■ Excerpt:
Your domain is at p=reject. Defender is honoring DMARC. A spoofed message addressed to a Microsoft 365 Group still lands in your users' inboxes — and Microsoft generates no DMARC report for the event.

In late 2025, while investigating a spoofed phishing email that reached a client's inbox despite an enforced DMARC policy, we discovered a behavior in Microsoft 365's mail handling that materially undermines DMARC for any tenant using Groups. The message had failed SPF. It had no DKIM signature. It therefore failed DMARC. The sender's domain was published at p=reject. By the rules of DMARC, it should have bounced. Microsoft delivered it anyway.

The relevant headers told the story. The DMARC field read dmarc=fail action=oreject. Not rejectoreject. The composite authentication line showed compauth=none reason=451. And no DMARC aggregate report was generated for the failure, because Microsoft routed the message internally rather than treating it as an inbound delivery from the original sender.

This post is a full walk-through of the bypass: how it works, how to verify it on your own tenant, the limits of the original research, and what you can do about it.

■ Stored data:
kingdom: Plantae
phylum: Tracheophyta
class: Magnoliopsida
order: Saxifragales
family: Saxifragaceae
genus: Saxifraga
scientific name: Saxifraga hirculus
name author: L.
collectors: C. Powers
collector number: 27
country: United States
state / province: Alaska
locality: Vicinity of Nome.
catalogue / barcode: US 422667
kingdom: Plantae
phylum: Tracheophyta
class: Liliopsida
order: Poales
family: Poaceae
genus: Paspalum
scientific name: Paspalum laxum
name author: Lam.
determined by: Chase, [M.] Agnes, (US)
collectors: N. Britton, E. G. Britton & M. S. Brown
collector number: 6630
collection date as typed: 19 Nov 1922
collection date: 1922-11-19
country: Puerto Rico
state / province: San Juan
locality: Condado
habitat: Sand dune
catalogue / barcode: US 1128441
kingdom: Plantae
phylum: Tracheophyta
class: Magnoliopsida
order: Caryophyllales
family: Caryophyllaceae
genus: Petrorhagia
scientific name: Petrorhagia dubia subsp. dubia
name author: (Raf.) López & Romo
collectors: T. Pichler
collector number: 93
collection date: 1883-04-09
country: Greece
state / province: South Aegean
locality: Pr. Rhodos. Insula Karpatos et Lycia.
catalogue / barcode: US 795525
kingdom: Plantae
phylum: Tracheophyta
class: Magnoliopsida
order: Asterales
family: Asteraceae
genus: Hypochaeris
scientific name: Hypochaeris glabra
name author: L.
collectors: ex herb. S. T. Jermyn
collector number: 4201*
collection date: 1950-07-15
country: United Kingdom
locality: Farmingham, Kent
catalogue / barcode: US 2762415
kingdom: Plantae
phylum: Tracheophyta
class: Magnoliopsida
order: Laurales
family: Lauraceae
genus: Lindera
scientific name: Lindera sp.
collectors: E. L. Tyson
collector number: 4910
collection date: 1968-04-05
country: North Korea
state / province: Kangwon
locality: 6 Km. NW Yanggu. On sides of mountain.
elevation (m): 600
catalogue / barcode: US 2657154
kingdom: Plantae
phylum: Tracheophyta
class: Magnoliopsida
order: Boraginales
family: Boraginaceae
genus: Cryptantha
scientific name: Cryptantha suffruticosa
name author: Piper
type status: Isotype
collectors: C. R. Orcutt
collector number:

■ What to do: Repeat the excerpt above about the DMARC bypass in Microsoft 365 Groups word for word, from start to finish.

■ Completed exercise:
Your domain is at p=reject. Defender is honoring DMARC. A spoofed message addressed to a Microsoft 365 Group still lands in your users' inboxes — and Microsoft generates no DMARC report for the event.

In late 2025, while investigating a spoofed phishing email that reached a client's inbox despite an enforced DMARC policy, we discovered a behavior in Microsoft 365's mail handling that materially undermines DMARC for any tenant using Groups. The message had failed SPF. It had no DKIM signature. It therefore failed DMARC. The sender's domain was published at p=reject. By the rules of DMARC, it should have bounced. Microsoft delivered it anyway.

The relevant headers told the story. The DMARC field read dmarc=fail action=oreject. Not rejectoreject. The composite authentication line showed compauth=none reason=451. And no DMARC aggregate report was generated for the failure, because Microsoft routed the message internally rather than treating it as an inbound delivery from the original sender.

This post is a full walk-through of the bypass: how it works, how to verify it on your own tenant, the limits of the original research, and what you can do about it.